Why I Returned to Church

Why I Returned to Church

Reflections on Pope Francis’ Year of Mercy and my return to being Catholic

Illustration Credit: Returning by Ellen Rooney

I’m an unlikely Catholic. When nuns forced my childhood self to contemplate the Stations of the Cross, I was mainly belligerent. Why should I feel responsible for Jesus’ brutal treatment nearly 2,000 years after the fact? When nuns tried to railroad me into confirmation—my adult decision to join the church—I refused.

Boy, was I surprised when more than three decades later I felt a pull to return. It wasn’t the homophobia, pedophilia, sexism, antichoice position or bizarre stance on birth control that beckoned. Nor was it Jesus. Instead, it was the incense, candles, saints, relics, statues, stained glass and, most of all, the holy water and the Holy Spirit. Plus, Pope Francis had come into power. He’s smart, humble, stubborn, and ready to shift the church away from shaming poor, weak individuals and toward shaming large, abusive power structures.

Returning was frightening and emotional. But at my neighborhood church, the cherub-faced Vietnamese priest gave me a comedic lecture about keeping God waiting so long, then shook my hand and welcomed me back. I was stunned it was so simple. No year of penance, no cat-o’-nine-tails. I was in.

Holy Doors

As soon as I heard about Holy Doors, I wanted to walk through one. These symbolic doors grace only seven important cathedrals in the world. The most famous is on Saint Peter’s Basilica in Vatican City. The other six are in Rome, France, Spain, and Quebec.

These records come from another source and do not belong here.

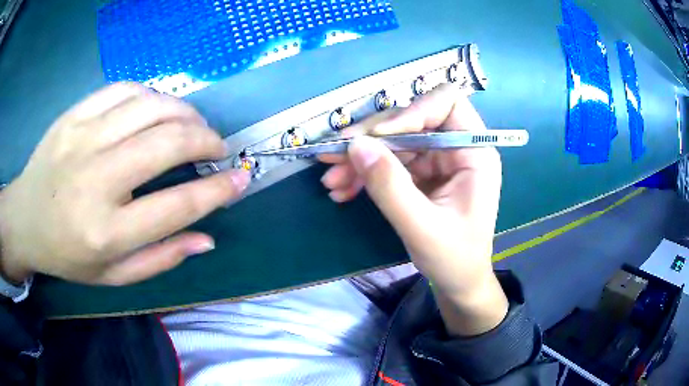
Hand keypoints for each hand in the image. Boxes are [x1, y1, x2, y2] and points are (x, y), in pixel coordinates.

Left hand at [0, 83, 249, 285]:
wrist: (25, 219)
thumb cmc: (68, 255)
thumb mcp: (114, 276)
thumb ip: (161, 259)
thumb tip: (207, 239)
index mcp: (107, 232)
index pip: (176, 206)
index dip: (217, 190)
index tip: (241, 178)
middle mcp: (96, 180)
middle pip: (167, 143)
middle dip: (206, 139)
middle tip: (216, 147)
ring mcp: (82, 138)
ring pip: (150, 106)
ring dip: (184, 112)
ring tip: (192, 125)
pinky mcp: (74, 114)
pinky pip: (124, 89)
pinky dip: (152, 94)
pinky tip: (157, 108)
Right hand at [320, 84, 507, 335]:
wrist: (458, 282)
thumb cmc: (454, 259)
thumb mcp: (422, 228)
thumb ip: (390, 187)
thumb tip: (355, 146)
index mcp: (474, 152)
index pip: (446, 103)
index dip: (410, 112)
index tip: (378, 138)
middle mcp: (456, 148)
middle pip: (410, 121)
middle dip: (370, 139)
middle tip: (332, 157)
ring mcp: (437, 160)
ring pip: (393, 142)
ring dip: (360, 159)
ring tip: (332, 181)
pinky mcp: (421, 173)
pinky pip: (389, 162)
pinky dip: (364, 174)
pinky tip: (343, 190)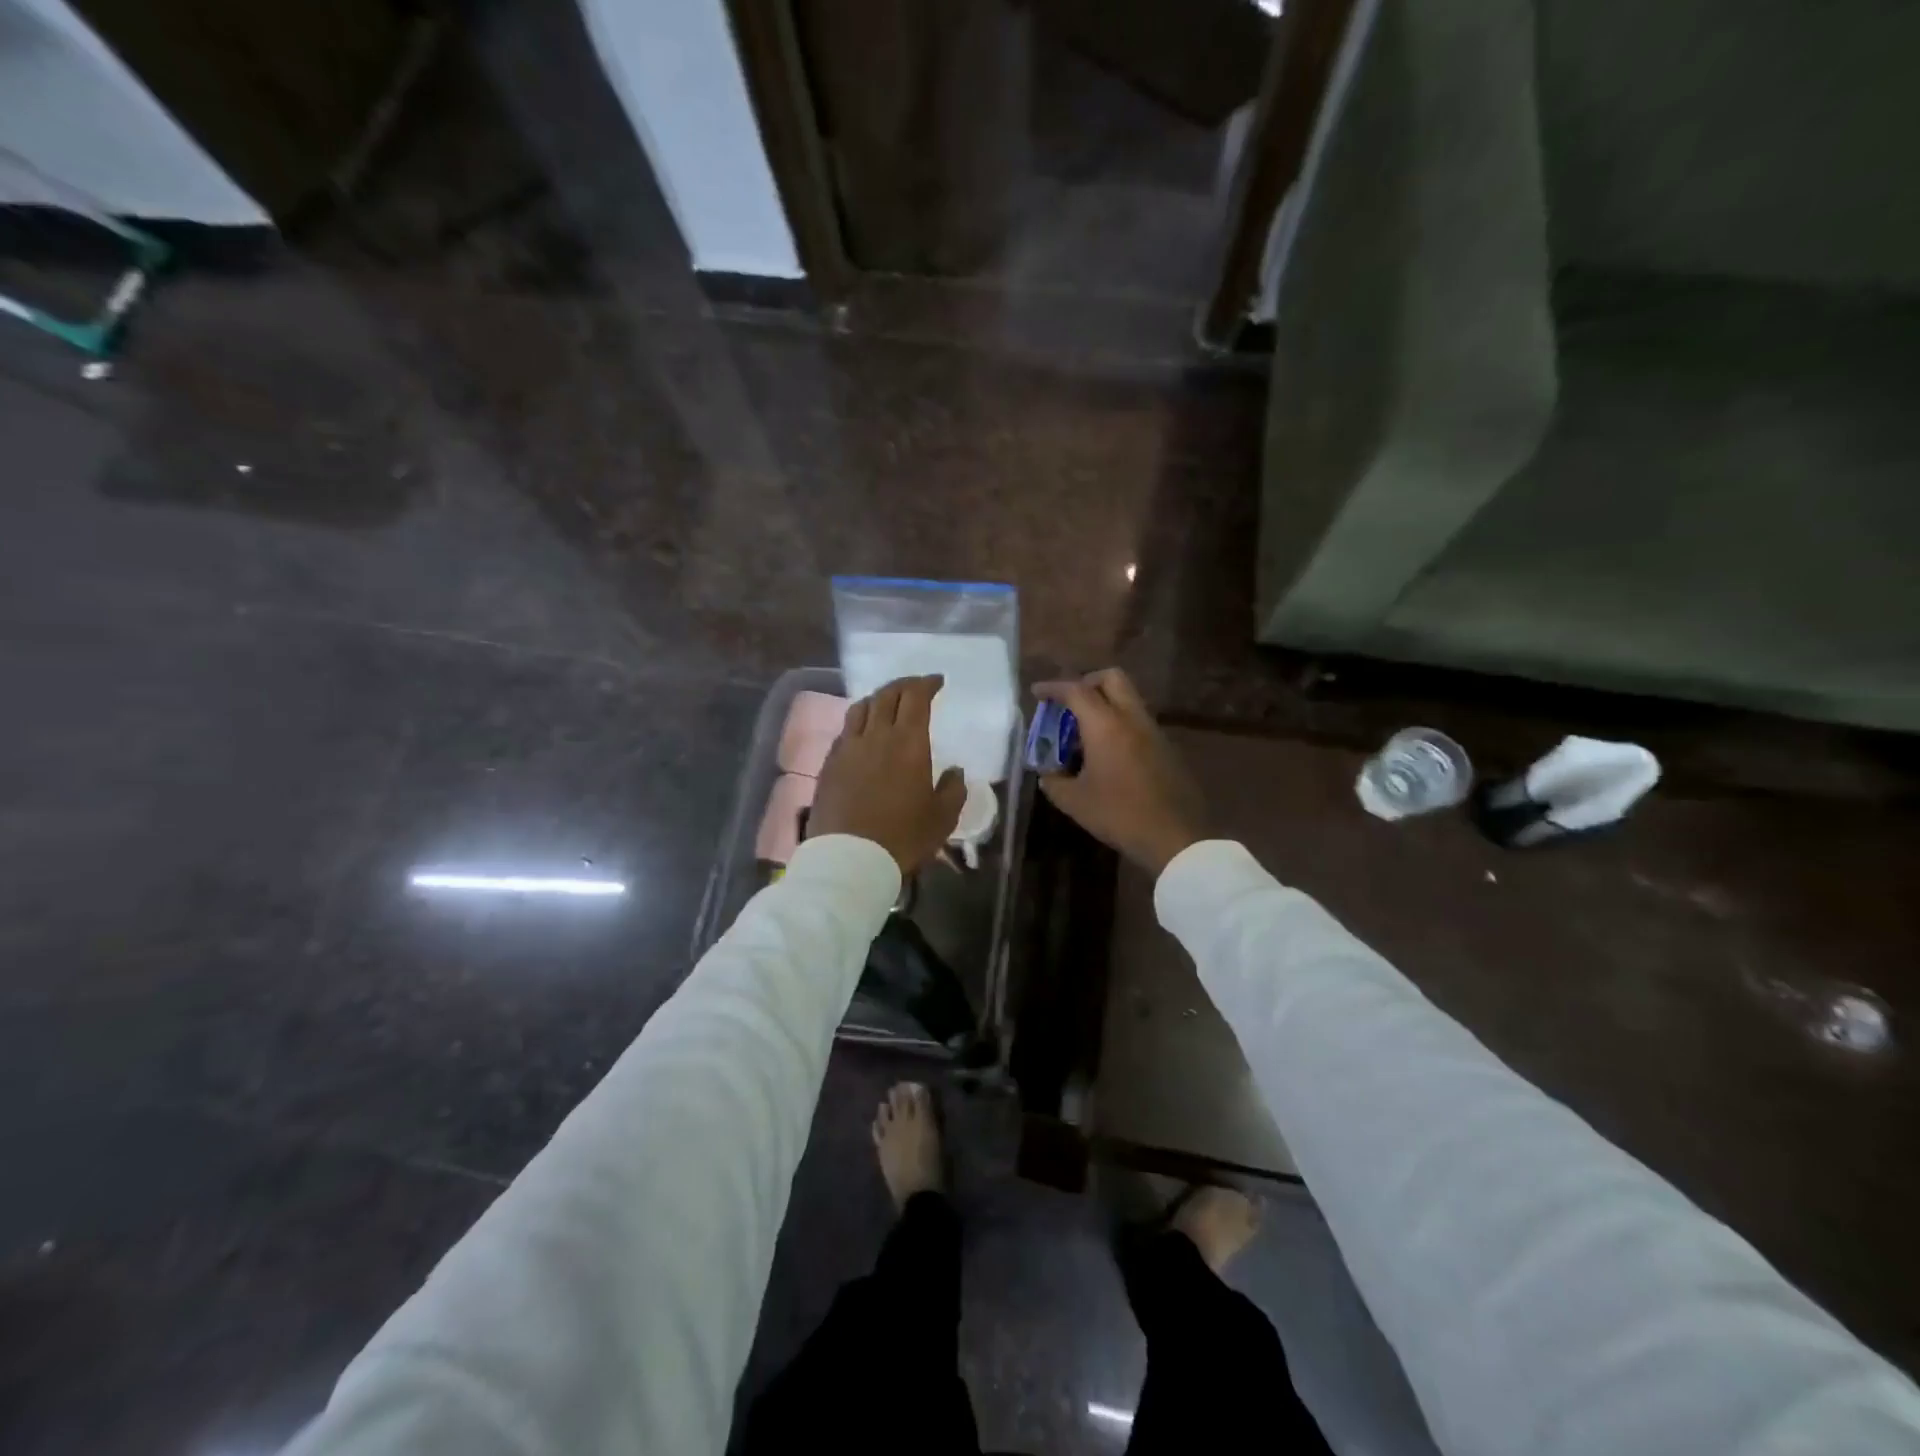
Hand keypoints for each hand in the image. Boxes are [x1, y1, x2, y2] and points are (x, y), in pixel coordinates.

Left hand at [810, 675, 966, 873]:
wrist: (849, 860)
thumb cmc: (903, 838)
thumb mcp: (942, 818)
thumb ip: (953, 789)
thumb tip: (955, 771)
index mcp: (908, 743)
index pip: (915, 697)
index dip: (927, 684)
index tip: (937, 682)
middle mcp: (876, 736)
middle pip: (886, 695)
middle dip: (903, 685)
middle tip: (915, 687)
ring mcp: (848, 749)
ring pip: (860, 708)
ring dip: (877, 699)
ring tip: (887, 704)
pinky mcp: (829, 765)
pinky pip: (845, 731)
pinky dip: (858, 723)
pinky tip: (862, 734)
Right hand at [1030, 668, 1206, 875]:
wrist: (1174, 836)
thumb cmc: (1118, 814)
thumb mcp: (1074, 802)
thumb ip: (1054, 781)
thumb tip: (1048, 774)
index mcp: (1105, 725)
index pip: (1076, 690)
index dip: (1053, 688)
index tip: (1037, 692)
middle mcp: (1131, 718)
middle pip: (1111, 678)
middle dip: (1086, 682)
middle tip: (1068, 703)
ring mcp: (1153, 731)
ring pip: (1128, 699)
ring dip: (1105, 704)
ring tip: (1085, 732)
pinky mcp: (1166, 747)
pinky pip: (1138, 721)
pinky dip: (1119, 723)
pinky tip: (1108, 752)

Normally these doors are sealed from the inside by mortar and cement. But every twenty-five years, in jubilee years, they’re ceremoniously opened. Pope Francis declared a special Year of Mercy starting in December 2015 and called for all the holy doors in the world to be opened for the duration. I wanted to believe that walking through a holy door during the year of mercy would make me a kinder, more caring and merciful person. And in Quebec City, I got the chance to find out.

Quebec City

On December 12, 2015, Cardinal Gerald Lacroix opened the holy door of Notre Dame Cathedral de Quebec. Holy doors are located on the sides of cathedrals. The idea is that rather than automatically drifting through the front door, you have to make a conscious decision to enter. Also, holy doors are entrances rather than exits. You can only walk into, not out of, your faith.

After mass, people lined up on a dark and chilly night to enter through the holy door. The line reached around the block, but
moved quickly. We plodded along, chatting while awaiting our turn.

As I drew near the front of the line, I tried to cultivate a meditative mood. I hoped to feel something when I crossed the threshold. As I started to focus, a woman beside me turned her phone to selfie video mode and started narrating her trip through the holy door. The man on my other side wanted me to photograph his trip over the threshold. No, I said. No. I tried to focus on the spiritual, but suddenly I was at the door, pausing for two seconds, and through. It happened so fast I wasn’t sure if I felt anything or not.

Inside the church, I lit a candle in front of a Mary statue and contemplated mercy.


I photographed the tall green candle I lit after entering the holy door and set it as the wallpaper on my phone, a reminder of mercy. My year-of-mercy goal is to reset my default, so I give people the benefit of the doubt rather than automatically assuming they’re jerks. This sounds like what any halfway decent person would naturally do. But how often do we readily extend this mercy to other drivers, our partners, or relatives at holiday dinners?

Growing up, hearing, “See what he’s going through for your sins?” while a forehead-poking thorn streamed blood into Jesus’ eye, I never would have considered the church merciful. But when I came back decades later and the priest in my neighborhood church smiled and said, “Welcome back,” it felt merciful beyond my imagining. And maybe showing mercy is as simple as assuring ourselves and the people around us, You’re welcome here. You belong here.